Deflecting questions about the tutelage of former Secretary of State Jim Baker, he said that the person he relies on the most for advice about U.S.-Israeli policy is his brother, former president George W. Bush.
Former Sen. Rick Santorum: The former Pennsylvania senator told the audience that he was featured in ISIS's magazine. With that, and what he said was his mastery of foreign policy issues, he argued that he's been fighting the terrorist threat longer than his competitors.
Back in 2006, Santorum said, he did what every other candidate is now trying to do: "name the enemy."
"We treat them as neither Islamic nor a state," Santorum said, criticizing the administration's rhetoric on ISIS.
He spoke aggressively against settling more Syrian refugees in the U.S. "We have nothing to apologize for," he said. "The president makes you feel bad for not taking refugees, but he's created the refugee problem," he added.

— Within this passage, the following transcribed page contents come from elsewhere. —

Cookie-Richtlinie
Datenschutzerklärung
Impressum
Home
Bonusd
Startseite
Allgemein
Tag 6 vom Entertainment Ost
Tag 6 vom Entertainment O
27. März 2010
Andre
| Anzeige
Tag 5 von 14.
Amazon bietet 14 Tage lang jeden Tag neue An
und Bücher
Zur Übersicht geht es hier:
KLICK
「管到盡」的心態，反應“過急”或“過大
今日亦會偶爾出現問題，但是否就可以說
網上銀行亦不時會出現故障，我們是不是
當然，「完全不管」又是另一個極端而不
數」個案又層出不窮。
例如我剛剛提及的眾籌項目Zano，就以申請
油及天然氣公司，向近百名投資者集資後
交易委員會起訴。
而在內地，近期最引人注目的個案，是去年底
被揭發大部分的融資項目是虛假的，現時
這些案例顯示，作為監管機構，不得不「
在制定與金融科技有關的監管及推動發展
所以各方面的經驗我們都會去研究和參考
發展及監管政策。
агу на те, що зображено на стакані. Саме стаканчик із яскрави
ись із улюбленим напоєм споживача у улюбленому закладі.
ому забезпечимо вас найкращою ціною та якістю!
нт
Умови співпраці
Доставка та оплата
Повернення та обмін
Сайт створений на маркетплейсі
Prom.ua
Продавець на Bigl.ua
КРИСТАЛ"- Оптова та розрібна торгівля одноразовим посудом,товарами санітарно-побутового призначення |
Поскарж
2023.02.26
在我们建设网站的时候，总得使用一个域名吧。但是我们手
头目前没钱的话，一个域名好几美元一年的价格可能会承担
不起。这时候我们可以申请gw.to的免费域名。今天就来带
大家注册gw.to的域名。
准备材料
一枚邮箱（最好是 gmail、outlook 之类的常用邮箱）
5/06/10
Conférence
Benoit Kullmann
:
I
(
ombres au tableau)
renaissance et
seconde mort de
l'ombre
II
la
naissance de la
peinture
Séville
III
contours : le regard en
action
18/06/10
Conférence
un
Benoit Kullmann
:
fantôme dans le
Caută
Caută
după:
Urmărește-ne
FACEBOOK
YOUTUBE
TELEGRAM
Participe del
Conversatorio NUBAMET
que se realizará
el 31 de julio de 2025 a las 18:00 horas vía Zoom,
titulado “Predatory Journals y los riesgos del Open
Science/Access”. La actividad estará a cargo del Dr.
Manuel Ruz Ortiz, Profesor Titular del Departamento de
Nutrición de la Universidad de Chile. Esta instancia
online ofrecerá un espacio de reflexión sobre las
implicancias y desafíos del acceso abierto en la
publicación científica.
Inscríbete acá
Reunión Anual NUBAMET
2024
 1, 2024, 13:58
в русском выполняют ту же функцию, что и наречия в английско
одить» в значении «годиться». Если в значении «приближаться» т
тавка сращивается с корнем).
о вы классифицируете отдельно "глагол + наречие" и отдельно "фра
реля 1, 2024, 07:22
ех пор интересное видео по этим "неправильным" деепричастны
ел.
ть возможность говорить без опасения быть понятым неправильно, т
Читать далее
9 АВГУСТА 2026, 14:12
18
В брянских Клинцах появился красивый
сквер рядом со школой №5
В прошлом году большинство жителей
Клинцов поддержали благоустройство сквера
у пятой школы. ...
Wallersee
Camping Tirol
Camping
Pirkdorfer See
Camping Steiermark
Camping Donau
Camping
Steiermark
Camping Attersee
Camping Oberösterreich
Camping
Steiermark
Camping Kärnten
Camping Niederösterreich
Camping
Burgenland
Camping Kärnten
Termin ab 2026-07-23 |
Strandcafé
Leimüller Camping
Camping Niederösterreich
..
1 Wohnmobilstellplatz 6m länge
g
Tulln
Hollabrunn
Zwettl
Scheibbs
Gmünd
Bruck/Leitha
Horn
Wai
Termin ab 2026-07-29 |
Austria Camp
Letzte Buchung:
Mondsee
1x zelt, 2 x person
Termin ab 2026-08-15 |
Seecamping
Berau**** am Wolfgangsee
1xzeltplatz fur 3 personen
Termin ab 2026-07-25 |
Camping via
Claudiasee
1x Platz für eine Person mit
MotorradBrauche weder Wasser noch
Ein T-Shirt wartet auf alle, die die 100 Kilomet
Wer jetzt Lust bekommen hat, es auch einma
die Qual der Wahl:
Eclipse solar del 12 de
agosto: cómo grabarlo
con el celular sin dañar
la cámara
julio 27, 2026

Trailing in the polls, Santorum addressed his electability head-on. Polls in Iowa, the 2012 Iowa caucus winner said, are nothing more than "shadows and allusions." As one of several blue-state Republicans running, he argued that he's the only one who carried his state as a conservative, even winning Pennsylvania when Bush did not.
Carly Fiorina: The last candidate to take the stage around 5 p.m., the former H-P CEO thanked the crowd for sticking around to hear her speak.
“In your heart of hearts, you cannot wait to see me debate Hillary Clinton," Fiorina said to applause.
Asked about the GOP being accused of waging a war on women, Fiorina said she's the candidate to defeat Clinton because she'd force her to run on her record rather than on being the first female president.
Responding to Wednesday's shooting in California, Fiorina criticized Clinton for using the event to "tweet about gun control."
She continued to address the presumptive Democratic nominee, saying, "No, Mrs. Clinton, climate change is not our most pressing national security challenge. ISIS is, followed by Iran."
Trying to stake out her credibility as a friend of Israel, Fiorina repeatedly called it an "exceptional" nation and said her first phone call as president would be to Israeli President Benjamin Netanyahu. Her second phone call, she said, would be to Iranian President Hassan Rouhani demanding a new deal.
"Having been in the world," Fiorina said, is a better qualification for becoming president than having read a briefing book, and she repeatedly told the crowd that she has held the highest security clearances available to civilians. She also called for a collaboration between public and private networks on cyber security.